The inborn errors of
heme biosynthesis, the
porphyrias, are 8 genetically distinct metabolic disorders that can be classified as "acute hepatic," "hepatic cutaneous," and "erythropoietic cutaneous" diseases. Recent advances in understanding their pathogenesis and molecular genetic heterogeneity have led to improved diagnosis and treatment.
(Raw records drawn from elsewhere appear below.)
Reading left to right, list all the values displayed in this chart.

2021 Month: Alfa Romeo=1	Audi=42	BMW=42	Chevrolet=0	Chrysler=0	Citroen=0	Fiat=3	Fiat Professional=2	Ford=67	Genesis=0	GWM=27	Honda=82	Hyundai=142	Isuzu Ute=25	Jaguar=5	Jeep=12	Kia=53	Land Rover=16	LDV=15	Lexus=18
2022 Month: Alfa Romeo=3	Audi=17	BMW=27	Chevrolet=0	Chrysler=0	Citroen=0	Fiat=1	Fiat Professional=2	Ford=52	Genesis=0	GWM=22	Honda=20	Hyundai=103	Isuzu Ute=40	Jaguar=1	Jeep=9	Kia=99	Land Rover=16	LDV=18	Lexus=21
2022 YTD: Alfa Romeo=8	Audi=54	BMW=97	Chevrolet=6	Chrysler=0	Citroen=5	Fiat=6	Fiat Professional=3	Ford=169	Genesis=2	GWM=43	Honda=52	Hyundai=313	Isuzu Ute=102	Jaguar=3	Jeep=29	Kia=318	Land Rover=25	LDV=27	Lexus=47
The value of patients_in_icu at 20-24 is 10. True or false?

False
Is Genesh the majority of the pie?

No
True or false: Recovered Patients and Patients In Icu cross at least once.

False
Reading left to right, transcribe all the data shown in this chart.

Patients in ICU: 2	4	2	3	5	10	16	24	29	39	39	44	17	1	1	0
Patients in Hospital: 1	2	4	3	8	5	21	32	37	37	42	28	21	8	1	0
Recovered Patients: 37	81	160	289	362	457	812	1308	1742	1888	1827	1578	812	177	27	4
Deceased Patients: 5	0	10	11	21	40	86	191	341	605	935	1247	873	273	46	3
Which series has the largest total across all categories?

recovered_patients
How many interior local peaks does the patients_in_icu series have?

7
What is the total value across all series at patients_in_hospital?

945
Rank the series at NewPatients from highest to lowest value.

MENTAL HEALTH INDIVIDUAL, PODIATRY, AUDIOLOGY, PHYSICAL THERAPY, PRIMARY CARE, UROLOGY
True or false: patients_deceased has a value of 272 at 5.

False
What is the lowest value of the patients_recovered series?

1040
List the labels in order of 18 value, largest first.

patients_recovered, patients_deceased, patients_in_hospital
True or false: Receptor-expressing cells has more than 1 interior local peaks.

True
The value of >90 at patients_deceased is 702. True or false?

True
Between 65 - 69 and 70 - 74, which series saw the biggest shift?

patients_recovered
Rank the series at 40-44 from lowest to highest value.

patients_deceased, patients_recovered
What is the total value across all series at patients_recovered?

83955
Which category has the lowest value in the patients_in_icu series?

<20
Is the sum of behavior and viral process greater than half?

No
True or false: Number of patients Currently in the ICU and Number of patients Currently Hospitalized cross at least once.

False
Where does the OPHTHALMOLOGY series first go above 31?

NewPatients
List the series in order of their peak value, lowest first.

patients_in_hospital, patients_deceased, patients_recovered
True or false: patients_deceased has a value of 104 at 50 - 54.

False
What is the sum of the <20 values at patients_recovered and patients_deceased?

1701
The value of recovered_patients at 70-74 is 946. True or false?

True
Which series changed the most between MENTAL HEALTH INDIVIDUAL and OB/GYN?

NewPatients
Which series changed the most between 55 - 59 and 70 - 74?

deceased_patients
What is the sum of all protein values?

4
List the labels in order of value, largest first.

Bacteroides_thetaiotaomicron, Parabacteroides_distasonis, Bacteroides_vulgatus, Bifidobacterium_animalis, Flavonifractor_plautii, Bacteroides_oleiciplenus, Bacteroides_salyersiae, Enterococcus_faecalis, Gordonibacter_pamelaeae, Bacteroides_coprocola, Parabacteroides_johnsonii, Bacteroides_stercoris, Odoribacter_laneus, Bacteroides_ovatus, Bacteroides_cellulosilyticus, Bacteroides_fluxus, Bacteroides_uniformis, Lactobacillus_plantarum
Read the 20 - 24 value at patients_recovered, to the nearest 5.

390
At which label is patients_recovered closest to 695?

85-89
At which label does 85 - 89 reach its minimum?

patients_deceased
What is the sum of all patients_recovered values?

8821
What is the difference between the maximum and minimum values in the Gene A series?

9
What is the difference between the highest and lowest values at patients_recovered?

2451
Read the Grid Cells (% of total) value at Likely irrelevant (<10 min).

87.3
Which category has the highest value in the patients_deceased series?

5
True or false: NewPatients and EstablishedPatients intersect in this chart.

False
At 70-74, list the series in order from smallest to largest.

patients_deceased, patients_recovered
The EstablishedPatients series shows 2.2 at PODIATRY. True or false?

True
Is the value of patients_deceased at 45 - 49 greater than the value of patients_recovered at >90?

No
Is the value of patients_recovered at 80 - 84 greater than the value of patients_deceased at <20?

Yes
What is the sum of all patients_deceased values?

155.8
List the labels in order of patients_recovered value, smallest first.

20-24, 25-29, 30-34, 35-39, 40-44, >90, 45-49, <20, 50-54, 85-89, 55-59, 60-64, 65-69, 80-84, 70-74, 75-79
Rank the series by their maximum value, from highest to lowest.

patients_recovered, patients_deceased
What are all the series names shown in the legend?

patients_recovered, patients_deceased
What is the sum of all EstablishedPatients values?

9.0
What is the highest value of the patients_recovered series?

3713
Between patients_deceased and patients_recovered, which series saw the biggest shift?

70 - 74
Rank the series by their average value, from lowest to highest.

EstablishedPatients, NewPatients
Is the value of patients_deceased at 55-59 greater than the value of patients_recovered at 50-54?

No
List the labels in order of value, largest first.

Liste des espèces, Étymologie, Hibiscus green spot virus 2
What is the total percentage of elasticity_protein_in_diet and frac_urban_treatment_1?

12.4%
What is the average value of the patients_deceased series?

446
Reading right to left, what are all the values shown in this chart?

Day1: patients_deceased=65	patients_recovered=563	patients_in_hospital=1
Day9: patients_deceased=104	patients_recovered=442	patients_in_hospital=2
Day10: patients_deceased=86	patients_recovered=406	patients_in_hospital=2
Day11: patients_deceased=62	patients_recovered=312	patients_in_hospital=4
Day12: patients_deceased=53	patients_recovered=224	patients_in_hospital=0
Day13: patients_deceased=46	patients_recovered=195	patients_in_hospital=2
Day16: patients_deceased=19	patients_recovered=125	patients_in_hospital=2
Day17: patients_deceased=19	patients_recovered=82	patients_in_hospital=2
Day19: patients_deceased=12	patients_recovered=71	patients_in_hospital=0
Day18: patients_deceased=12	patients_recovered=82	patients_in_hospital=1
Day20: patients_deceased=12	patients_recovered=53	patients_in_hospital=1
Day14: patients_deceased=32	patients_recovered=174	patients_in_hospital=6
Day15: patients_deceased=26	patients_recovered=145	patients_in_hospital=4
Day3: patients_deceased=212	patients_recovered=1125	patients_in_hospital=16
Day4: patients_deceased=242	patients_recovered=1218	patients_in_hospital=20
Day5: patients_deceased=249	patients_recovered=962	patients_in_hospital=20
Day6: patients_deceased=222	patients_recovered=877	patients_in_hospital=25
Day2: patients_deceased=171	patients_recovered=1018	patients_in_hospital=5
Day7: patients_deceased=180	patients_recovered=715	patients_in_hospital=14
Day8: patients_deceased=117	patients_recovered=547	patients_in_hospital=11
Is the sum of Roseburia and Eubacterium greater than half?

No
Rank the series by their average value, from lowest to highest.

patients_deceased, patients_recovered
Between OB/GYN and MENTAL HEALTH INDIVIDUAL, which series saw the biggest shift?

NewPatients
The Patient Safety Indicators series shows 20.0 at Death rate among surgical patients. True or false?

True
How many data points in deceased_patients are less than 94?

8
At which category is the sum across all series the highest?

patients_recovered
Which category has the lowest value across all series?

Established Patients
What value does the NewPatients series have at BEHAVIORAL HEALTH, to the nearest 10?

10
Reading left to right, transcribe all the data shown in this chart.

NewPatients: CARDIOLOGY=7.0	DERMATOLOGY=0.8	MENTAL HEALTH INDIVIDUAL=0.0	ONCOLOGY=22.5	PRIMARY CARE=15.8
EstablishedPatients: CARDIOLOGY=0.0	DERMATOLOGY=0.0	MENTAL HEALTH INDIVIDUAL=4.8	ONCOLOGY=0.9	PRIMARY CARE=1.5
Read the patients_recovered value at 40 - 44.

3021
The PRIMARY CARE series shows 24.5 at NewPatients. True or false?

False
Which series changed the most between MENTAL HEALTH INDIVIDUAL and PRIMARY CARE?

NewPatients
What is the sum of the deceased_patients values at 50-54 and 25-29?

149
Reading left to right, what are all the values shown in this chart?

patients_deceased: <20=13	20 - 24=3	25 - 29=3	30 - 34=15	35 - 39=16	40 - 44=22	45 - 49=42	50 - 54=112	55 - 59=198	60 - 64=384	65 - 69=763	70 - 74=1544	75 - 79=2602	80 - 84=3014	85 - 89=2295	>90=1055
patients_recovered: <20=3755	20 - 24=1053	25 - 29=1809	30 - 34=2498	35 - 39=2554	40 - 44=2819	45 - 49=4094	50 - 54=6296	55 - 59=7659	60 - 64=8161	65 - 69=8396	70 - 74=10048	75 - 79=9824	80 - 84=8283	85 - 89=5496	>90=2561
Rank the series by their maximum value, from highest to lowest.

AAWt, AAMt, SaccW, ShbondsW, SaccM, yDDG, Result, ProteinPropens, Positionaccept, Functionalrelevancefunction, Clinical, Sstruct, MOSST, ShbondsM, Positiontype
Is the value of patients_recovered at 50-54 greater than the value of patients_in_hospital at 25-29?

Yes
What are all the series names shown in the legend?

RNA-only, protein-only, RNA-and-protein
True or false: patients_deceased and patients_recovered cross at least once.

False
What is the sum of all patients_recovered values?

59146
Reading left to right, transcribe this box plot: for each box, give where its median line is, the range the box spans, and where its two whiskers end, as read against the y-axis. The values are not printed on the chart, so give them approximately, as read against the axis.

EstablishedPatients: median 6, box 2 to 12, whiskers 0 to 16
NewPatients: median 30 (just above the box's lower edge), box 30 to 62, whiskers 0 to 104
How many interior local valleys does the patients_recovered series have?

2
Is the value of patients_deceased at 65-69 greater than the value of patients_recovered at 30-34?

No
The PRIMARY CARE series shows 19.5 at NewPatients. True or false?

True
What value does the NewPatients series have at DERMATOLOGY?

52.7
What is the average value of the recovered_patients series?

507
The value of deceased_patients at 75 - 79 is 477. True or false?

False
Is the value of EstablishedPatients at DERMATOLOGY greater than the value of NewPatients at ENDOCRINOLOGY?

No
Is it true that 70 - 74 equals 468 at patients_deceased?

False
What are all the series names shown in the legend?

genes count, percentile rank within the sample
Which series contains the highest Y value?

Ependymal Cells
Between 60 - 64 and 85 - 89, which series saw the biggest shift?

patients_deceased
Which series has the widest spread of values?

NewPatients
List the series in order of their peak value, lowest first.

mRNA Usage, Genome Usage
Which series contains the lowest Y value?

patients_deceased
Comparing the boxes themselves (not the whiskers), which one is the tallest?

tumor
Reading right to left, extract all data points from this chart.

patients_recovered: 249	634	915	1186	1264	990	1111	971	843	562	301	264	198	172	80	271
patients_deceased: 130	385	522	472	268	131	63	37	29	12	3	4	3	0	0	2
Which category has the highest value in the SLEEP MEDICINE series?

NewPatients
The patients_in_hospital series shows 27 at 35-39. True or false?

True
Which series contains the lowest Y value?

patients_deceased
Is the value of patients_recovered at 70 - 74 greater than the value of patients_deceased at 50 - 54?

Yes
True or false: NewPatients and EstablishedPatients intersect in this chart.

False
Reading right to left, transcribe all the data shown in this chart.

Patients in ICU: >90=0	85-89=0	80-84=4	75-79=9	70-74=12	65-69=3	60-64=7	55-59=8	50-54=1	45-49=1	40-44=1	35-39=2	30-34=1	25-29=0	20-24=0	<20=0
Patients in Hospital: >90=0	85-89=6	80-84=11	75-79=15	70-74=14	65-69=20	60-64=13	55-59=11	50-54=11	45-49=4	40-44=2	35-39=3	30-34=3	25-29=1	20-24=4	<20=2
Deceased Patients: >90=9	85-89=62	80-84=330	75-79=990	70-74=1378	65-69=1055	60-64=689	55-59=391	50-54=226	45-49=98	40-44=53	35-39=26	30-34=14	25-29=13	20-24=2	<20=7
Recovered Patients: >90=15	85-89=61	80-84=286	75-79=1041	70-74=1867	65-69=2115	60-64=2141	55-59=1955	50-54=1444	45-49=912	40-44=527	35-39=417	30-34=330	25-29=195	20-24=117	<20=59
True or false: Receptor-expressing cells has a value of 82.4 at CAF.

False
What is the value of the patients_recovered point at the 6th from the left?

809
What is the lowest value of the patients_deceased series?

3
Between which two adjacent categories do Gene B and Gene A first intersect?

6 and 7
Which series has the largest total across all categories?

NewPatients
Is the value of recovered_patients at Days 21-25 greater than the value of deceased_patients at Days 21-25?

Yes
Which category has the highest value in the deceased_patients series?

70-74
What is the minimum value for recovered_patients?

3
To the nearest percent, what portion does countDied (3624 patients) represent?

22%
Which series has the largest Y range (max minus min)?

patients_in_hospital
These advances include
DNA-based diagnoses for all the
porphyrias, new understanding of the pathogenesis of the acute
hepatic porphyrias, identification of the
iron overload-induced inhibitor of hepatic uroporphyrin
decarboxylase activity that causes the most common
porphyria,
porphyria cutanea tarda, the identification of an X-linked form of
erythropoietic protoporphyria due to gain-of-function mutations in erythroid-specific
5-aminolevulinate synthase (ALAS2), and new and experimental treatments for the erythropoietic prophyrias. Knowledge of these advances is relevant for hematologists because they administer the
hematin infusions to treat the acute attacks in patients with the acute
hepatic porphyrias, perform the chronic phlebotomies to reduce the
iron overload and clear the dermatologic lesions in
porphyria cutanea tarda, and diagnose and treat the
erythropoietic porphyrias, including chronic
erythrocyte transfusions, bone marrow or hematopoietic stem cell transplants, and experimental pharmacologic chaperone and stem cell gene
therapies for congenital
erythropoietic protoporphyria. These developments are reviewed to update hematologists on the latest advances in these diverse disorders.